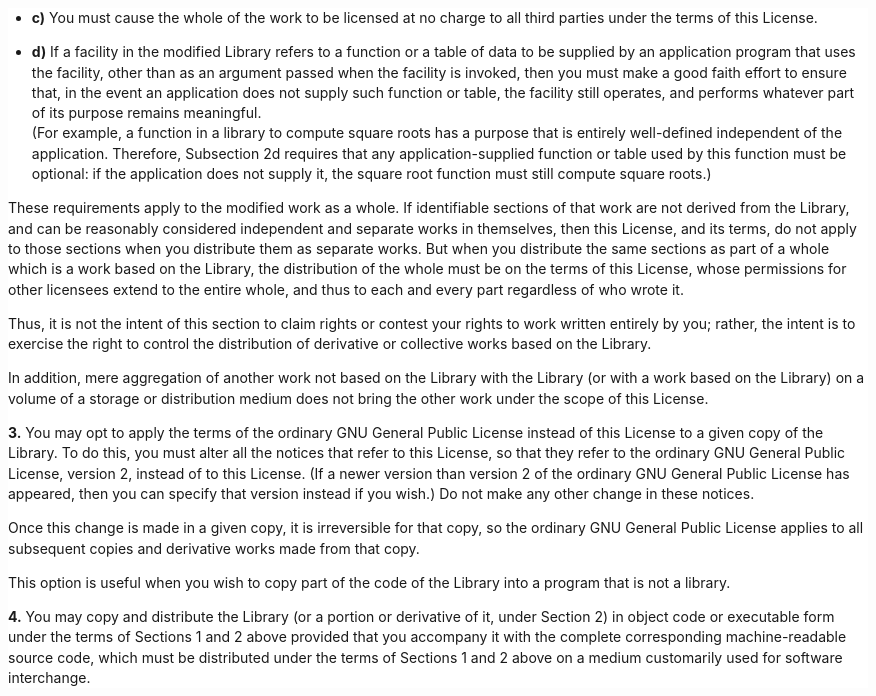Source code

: * **c)** You must cause the whole of the work to be licensed at no charge to all
  third parties under the terms of this License.

* **d)** If a facility in the modified Library refers to a function or a table
  of data to be supplied by an application program that uses the facility, other
  than as an argument passed when the facility is invoked, then you must make a
  good faith effort to ensure that, in the event an application does not supply
  such function or table, the facility still operates, and performs whatever part
  of its purpose remains meaningful.  
  (For example, a function in a library to compute square roots has a purpose that
  is entirely well-defined independent of the application. Therefore, Subsection
  2d requires that any application-supplied function or table used by this
  function must be optional: if the application does not supply it, the square
  root function must still compute square roots.)

These requirements apply to the modified work as a whole. If identifiable
sections of that work are not derived from the Library, and can be reasonably
considered independent and separate works in themselves, then this License, and
its terms, do not apply to those sections when you distribute them as separate
works. But when you distribute the same sections as part of a whole which is a
work based on the Library, the distribution of the whole must be on the terms of
this License, whose permissions for other licensees extend to the entire whole,
and thus to each and every part regardless of who wrote it.

Thus, it is not the intent of this section to claim rights or contest your
rights to work written entirely by you; rather, the intent is to exercise the
right to control the distribution of derivative or collective works based on the
Library.

In addition, mere aggregation of another work not based on the Library with the
Library (or with a work based on the Library) on a volume of a storage or
distribution medium does not bring the other work under the scope of this
License.

**3.** You may opt to apply the terms of the ordinary GNU General Public License
instead of this License to a given copy of the Library. To do this, you must
alter all the notices that refer to this License, so that they refer to the
ordinary GNU General Public License, version 2, instead of to this License.  (If
a newer version than version 2 of the ordinary GNU General Public License has
appeared, then you can specify that version instead if you wish.)  Do not make
any other change in these notices.

Once this change is made in a given copy, it is irreversible for that copy, so
the ordinary GNU General Public License applies to all subsequent copies and
derivative works made from that copy.

This option is useful when you wish to copy part of the code of the Library into
a program that is not a library.

**4.** You may copy and distribute the Library (or a portion or derivative of
it, under Section 2) in object code or executable form under the terms of
Sections 1 and 2 above provided that you accompany it with the complete
corresponding machine-readable source code, which must be distributed under the
terms of Sections 1 and 2 above on a medium customarily used for software
interchange.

▶ DIRECTIVE
The lines above from the one containing "work based on the Library, the" through the one containing "instead of this" are to be set down exactly, and no others.

▶ ANSWER TO THIS TASK
work based on the Library, the distribution of the whole must be on the terms of
this License, whose permissions for other licensees extend to the entire whole,
and thus to each and every part regardless of who wrote it.

Thus, it is not the intent of this section to claim rights or contest your
rights to work written entirely by you; rather, the intent is to exercise the
right to control the distribution of derivative or collective works based on the
Library.

In addition, mere aggregation of another work not based on the Library with the
Library (or with a work based on the Library) on a volume of a storage or
distribution medium does not bring the other work under the scope of this
License.

**3.** You may opt to apply the terms of the ordinary GNU General Public License
instead of this License to a given copy of the Library. To do this, you must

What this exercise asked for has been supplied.